La Commission européenne a présenté, le 1er février, la révision de la directive de 1998 sur l’eau potable en vue d’améliorer la qualité de la ressource, mieux informer les consommateurs et réduire les déchets plastique.

 

Près de 4 ans après avoir pris acte de l’initiative citoyenne revendiquant un droit humain à l’eau et à l’assainissement[1] -Right2Water-, la Commission européenne a enfin réagi en annonçant les grandes lignes de sa réforme de la directive sur l’eau potable. «Par cette proposition, nous facilitons la transition vers une économie circulaire, et nous aidons les Etats membres à gérer l’eau potable de manière efficace dans l’utilisation des ressources», a déclaré Jyrki Katainen, commissaire en charge de l’investissement et de l’emploi.

Grand écart / Un Suédois consomme en moyenne 24 litres d’eau en bouteille par an et 148 l d’eau potable par jour. Plus au Sud, un Italien avale 180 l d’eau en bouteille par an et 243 l d’eau potable par jour.

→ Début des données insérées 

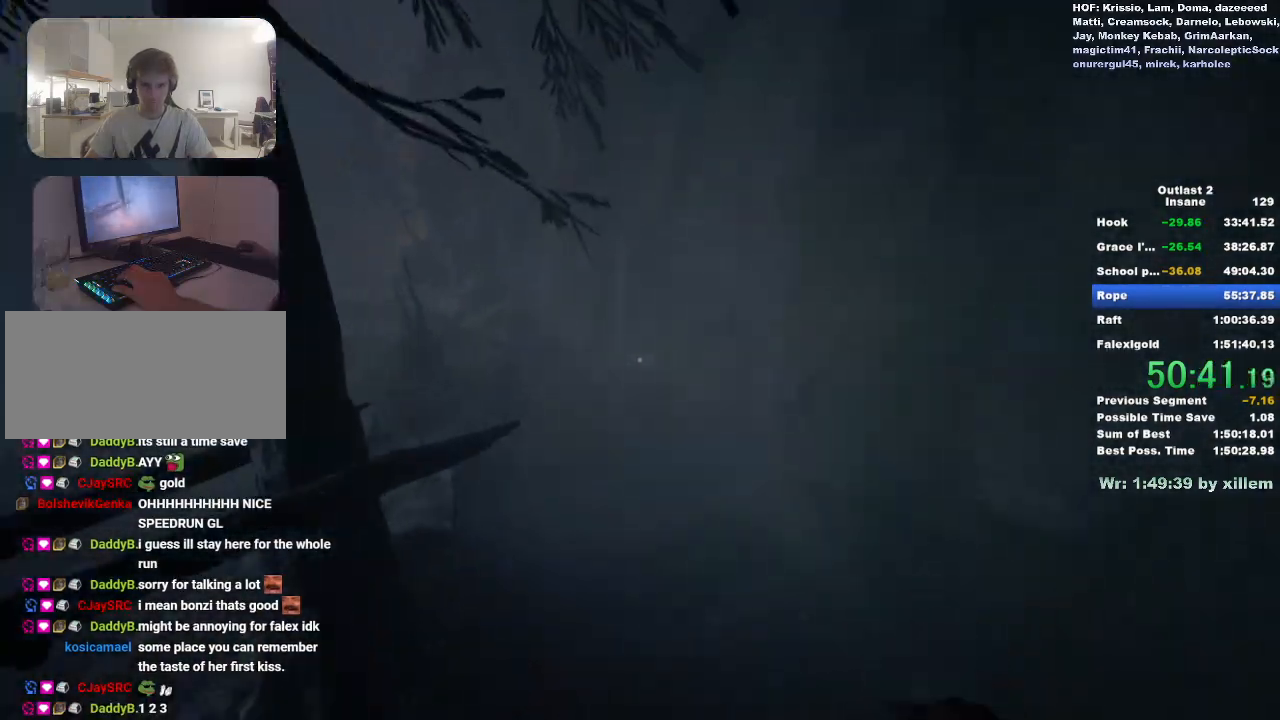
{"keys": ["shift", "w"], "mouse": [], "events": []}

Plus de qualité, moins de déchets

Premier objectif: améliorer la qualité et la sécurité de l’eau en ajoutant de nouvelles substances et des substances émergentes à la liste de critères réglementés par l’Union européenne. A commencer par le chlorate et le chlorite, dont le seuil proposé est de 0,25 milligrammes par litre, soit trois fois inférieur au seuil préconisé par l’OMS[2]. Les composés perfluorés devraient également intégrer la directive (acide perfluorooctanesulfonique et acide perfluorooctanoïque). Tout comme trois perturbateurs endocriniens -œstradiol, nonylphénol et bisphénol A- et les bactéries Legionella.

Cela devrait permettre de réduire de 4% à moins de 1% les risques potentiels de l’eau potable pour la santé, selon l’estimation de Bruxelles. Autre effet attendu: une baisse de la consommation d’eau en bouteille, et donc de déchets plastique. Un objectif visé par la nouvelle stratégie sur les plastiques présentée le 16 janvier par la Commission européenne.

 

Points d’eau publics et information

Bruxelles souhaite aussi étendre l’accès des populations les plus marginalisées à l’eau potable par la mise en place de points d’eau dans les lieux publics, les administrations et les bâtiments publics. Environ 23 millions d’Européens ne sont toujours pas connectés à un réseau d’eau potable selon la Commission.

Autre objectif: améliorer l’information des citoyens sur la consommation d’eau, la structure des coûts, et le prix par litre pour leur permettre de le comparer au prix d’une bouteille d’eau.

Au total, la transposition de cette nouvelle directive devrait coûter entre 5,9 et 7,3 milliards d’euros, dont la majorité sera prise en charge par les opérateurs d’eau.

 

 



[1] Cette pétition d’initiative populaire a recueilli plus d’1,8 million de signatures dans l’UE.